Rhett chuckled. “Aw, heck, Molly. He's a teenager. Give him one interview on Larry King and he'll be right back in form.”
He might have been if his father hadn't finally called back. If it had been Molly listening to the frosty disapproval that man had dumped on his son's head, she would have hung up a lot faster than Patrick had.
Molly and Rhett were heading out the emergency door when Sasha intercepted them. “Well,” she said drily. “There are my two favorite people. I hear you've been having assignations down in medical records.”
Molly damn near fell down when Rhett gave Sasha a kiss, too. Only it wasn't the same kind of kiss he'd given Molly. Not the same at all. “You're just jealous,” he assured the blonde, his hand still on her ass.
Sasha scowled. “I'm frustrated,” she said. “All that leather and whipped cream, and nobody to use it on.”
Molly simply shut her eyes and walked past. A serial killer who dismembered his victims was one thing. This was way too weird for words.
“Molly,” Sasha said. “Before you blush yourself into unconsciousness. Did Nancy find you? She heard you were here and went off like a crusader in search of Moors.”
“It's been me and the records kids all day,” Molly said. “Do you know what she wanted?”

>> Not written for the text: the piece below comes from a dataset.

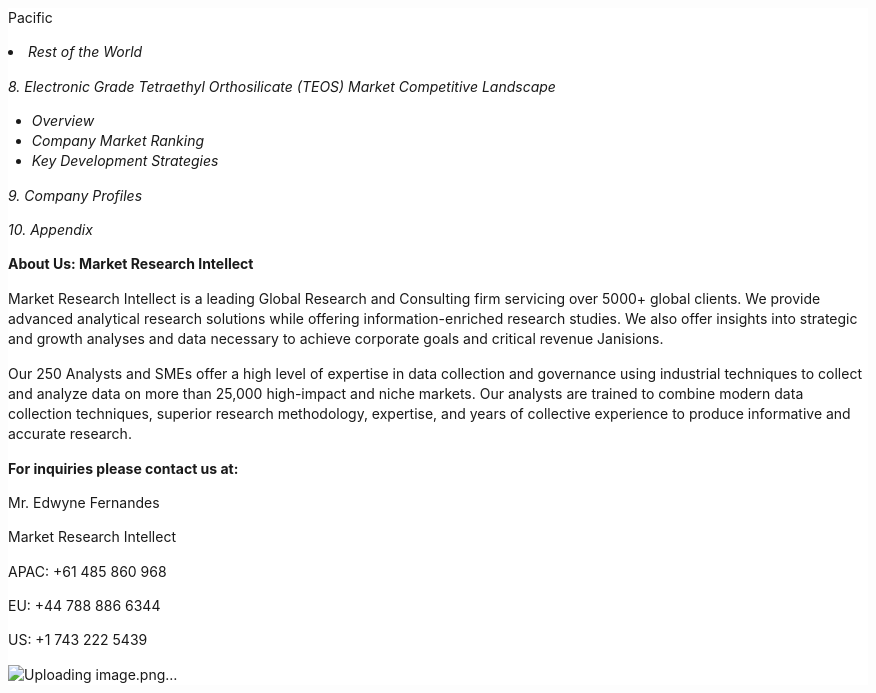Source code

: Pacific</span></em></li><li><em><span class="">Rest of the World</span></em></li></ul><p><em><span class="font-[700]">8. Electronic Grade Tetraethyl Orthosilicate (TEOS) Market Competitive Landscape</span></em></p><ul><li><em><span class="">Overview</span></em></li><li><em><span class="">Company Market Ranking</span></em></li><li><em><span class="">Key Development Strategies</span></em></li></ul><p><em><span class="font-[700]">9. Company Profiles</span></em></p><p><em><span class="font-[700]">10. Appendix</span></em></p><p><strong><span class="font-[700]">About Us: Market Research Intellect</span></strong></p><p><span class="">Market Research Intellect is a leading Global Research and Consulting firm servicing over 5000+ global clients. We provide advanced analytical research solutions while offering information-enriched research studies.&nbsp;</span>We also offer insights into strategic and growth analyses and data necessary to achieve corporate goals and critical revenue Janisions.</p><p><span class="">Our 250 Analysts and SMEs offer a high level of expertise in data collection and governance using industrial techniques to collect and analyze data on more than 25,000 high-impact and niche markets. Our analysts are trained to combine modern data collection techniques, superior research methodology, expertise, and years of collective experience to produce informative and accurate research.</span></p><p><strong>For inquiries please contact us at:</strong></p><p>Mr. Edwyne Fernandes</p><p>Market Research Intellect</p><p>APAC: +61 485 860 968</p><p>EU: +44 788 886 6344</p><p>US: +1 743 222 5439</p>
![Uploading image.png…]()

“Yeah. Something about a kid both of you saw? Little ‘life basketball' by the name of David?”
“Life basketball” being Sasha's quaint term for the kids who got slamdunked on a regular basis. It took Molly a minute to make the connection. When she did, it wasn't pleasant. A small, thin, pale specter of a child with
the eyes of inevitability. A soccer player. The latest contestant to sign in for The Game.